**Consigne 1**
Transcrivez à l'identique le passage de l'article sur la grande distribution qui commence à « Ils étranglent leurs propres » et se termine à « bidons, des malversations. ».
**Consigne 2**
Extrayez des enregistrements, sans aucune modification, uniquement les lignes allant de celle qui contient « scientific name: Branta canadensis » jusqu'à celle qui contient « family: Nymphalidae », bornes comprises.

**Source**

Sur la piste des étrangleurs (et de leurs complices)

par Cyril Pocréaux 20/12/2023

On a besoin de vous

Le journal fakir est un journal papier, en vente dans tous les bons kiosques près de chez vous. Il ne peut réaliser des reportages que parce qu’il est acheté ou parce qu’on y est abonné !

Ils étranglent les clients – les Français.
Ils étranglent leurs propres salariés, leurs gérants.
Ils étranglent leurs fournisseurs.
Ils étranglent, même, les comptes publics.
Tout ça avec la bénédiction de nos dirigeants…
Bienvenue dans le monde merveilleux de l’inflation, des négo bidons, des malversations.
Bienvenue dans le monde de la grande distribution.

[Extrait du dossier]

Depuis un sacré moment déjà, plusieurs années en fait, je me disais qu’il fallait que je rappelle Thierry Gautier. On l’avait rencontré, avec Ruffin, c’était en 2019. Un jeune gars, la trentaine, le regard franc, le propos clair, déterminé malgré l’adversité. Il était spécialement venu à Paris pour nous voir. Gérant de magasin Casino, il nous avait étalé, au bistrot, une cohorte de scandales dans les pratiques du groupe de grande distribution. On en était ressortis abasourdis, se promettant de raconter tout ça. Et puis, les sujets à traiter s’étaient empilés, comme souvent, le quotidien avait pris trop de place, comme toujours, et je retrouvais régulièrement mes post‑it : « raconter l’histoire de Thierry Gautier. »

**Données de l'exercice**
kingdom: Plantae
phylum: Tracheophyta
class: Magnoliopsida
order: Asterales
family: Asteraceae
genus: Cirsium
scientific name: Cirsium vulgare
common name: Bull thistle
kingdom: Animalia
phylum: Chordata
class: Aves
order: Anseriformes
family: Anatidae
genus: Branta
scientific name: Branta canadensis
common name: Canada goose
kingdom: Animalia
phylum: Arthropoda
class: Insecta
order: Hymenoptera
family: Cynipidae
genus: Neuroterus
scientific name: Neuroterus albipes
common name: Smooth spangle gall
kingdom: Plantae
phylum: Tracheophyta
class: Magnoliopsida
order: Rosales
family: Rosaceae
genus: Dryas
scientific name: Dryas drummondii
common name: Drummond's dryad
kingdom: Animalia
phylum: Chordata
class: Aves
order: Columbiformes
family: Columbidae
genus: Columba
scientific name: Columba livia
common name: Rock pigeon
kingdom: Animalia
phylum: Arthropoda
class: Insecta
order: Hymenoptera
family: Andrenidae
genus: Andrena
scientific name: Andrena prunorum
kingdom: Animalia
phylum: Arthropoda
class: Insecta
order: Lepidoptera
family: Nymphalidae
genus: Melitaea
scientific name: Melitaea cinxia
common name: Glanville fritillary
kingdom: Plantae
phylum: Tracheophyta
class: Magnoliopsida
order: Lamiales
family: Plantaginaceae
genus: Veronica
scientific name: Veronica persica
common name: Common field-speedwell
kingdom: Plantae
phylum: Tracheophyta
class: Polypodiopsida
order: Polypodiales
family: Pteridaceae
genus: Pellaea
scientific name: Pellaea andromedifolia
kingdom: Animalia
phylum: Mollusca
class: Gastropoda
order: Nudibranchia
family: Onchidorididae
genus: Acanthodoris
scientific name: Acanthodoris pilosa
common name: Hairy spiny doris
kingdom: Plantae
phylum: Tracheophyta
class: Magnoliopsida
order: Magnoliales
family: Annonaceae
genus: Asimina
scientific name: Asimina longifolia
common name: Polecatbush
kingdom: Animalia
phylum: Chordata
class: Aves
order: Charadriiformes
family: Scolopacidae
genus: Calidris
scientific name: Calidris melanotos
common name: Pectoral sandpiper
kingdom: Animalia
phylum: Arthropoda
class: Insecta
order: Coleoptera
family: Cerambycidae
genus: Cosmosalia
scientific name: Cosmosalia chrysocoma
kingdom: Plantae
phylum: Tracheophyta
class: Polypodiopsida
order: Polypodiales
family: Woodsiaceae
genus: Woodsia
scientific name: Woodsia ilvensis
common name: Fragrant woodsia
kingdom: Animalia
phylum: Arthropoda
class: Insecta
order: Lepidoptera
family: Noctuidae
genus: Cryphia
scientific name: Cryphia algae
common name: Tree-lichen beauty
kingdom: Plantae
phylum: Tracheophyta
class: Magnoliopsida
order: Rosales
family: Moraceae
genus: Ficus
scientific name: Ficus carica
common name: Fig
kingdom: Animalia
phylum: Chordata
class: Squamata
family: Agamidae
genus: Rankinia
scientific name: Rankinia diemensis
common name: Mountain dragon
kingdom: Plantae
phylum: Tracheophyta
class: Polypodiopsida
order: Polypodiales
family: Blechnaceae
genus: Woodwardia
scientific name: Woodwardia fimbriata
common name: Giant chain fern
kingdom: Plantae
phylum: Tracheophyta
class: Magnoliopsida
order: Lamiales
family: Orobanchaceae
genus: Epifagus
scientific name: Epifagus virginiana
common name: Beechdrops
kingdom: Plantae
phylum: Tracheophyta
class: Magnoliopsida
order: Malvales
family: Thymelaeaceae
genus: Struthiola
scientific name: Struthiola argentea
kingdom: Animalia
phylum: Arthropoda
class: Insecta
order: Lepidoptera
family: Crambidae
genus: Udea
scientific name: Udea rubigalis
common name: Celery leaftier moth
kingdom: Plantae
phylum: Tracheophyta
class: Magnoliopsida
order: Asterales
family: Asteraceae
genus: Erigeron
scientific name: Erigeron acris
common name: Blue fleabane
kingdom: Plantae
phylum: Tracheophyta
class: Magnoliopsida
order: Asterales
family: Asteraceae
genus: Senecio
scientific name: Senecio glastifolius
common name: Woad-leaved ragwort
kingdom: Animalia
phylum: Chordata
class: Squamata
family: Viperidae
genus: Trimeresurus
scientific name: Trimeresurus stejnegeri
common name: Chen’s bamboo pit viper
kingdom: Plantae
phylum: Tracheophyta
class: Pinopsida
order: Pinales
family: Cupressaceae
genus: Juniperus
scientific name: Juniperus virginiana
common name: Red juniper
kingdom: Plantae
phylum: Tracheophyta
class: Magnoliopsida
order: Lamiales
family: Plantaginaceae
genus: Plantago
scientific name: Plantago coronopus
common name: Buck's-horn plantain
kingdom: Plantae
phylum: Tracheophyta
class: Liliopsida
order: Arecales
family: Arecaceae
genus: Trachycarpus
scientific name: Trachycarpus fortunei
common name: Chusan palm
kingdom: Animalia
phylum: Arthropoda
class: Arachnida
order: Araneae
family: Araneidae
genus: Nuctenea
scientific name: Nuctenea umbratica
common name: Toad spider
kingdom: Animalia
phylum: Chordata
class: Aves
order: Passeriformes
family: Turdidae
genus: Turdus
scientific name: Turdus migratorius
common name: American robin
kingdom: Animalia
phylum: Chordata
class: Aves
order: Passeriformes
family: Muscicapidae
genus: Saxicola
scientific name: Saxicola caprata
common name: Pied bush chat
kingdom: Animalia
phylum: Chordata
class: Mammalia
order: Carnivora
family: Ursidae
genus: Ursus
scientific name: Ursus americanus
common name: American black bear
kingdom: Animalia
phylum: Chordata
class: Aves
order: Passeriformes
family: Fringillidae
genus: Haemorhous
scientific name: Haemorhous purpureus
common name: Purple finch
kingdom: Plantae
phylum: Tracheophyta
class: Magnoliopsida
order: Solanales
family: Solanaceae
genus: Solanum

**Résultat 1**
Ils étranglent leurs propres salariés, leurs gérants.
Ils étranglent leurs fournisseurs.
Ils étranglent, même, les comptes publics.
Tout ça avec la bénédiction de nos dirigeants…
Bienvenue dans le monde merveilleux de l’inflation, des négo bidons, des malversations.

**Résultat 2**
scientific name: Branta canadensis
common name: Canada goose
kingdom: Animalia
phylum: Arthropoda
class: Insecta
order: Hymenoptera
family: Cynipidae
genus: Neuroterus
scientific name: Neuroterus albipes
common name: Smooth spangle gall
kingdom: Plantae
phylum: Tracheophyta
class: Magnoliopsida
order: Rosales
family: Rosaceae
genus: Dryas
scientific name: Dryas drummondii
common name: Drummond's dryad
kingdom: Animalia
phylum: Chordata
class: Aves
order: Columbiformes
family: Columbidae
genus: Columba
scientific name: Columba livia
common name: Rock pigeon
kingdom: Animalia
phylum: Arthropoda
class: Insecta
order: Hymenoptera
family: Andrenidae
genus: Andrena
scientific name: Andrena prunorum
kingdom: Animalia
phylum: Arthropoda
class: Insecta
order: Lepidoptera
family: Nymphalidae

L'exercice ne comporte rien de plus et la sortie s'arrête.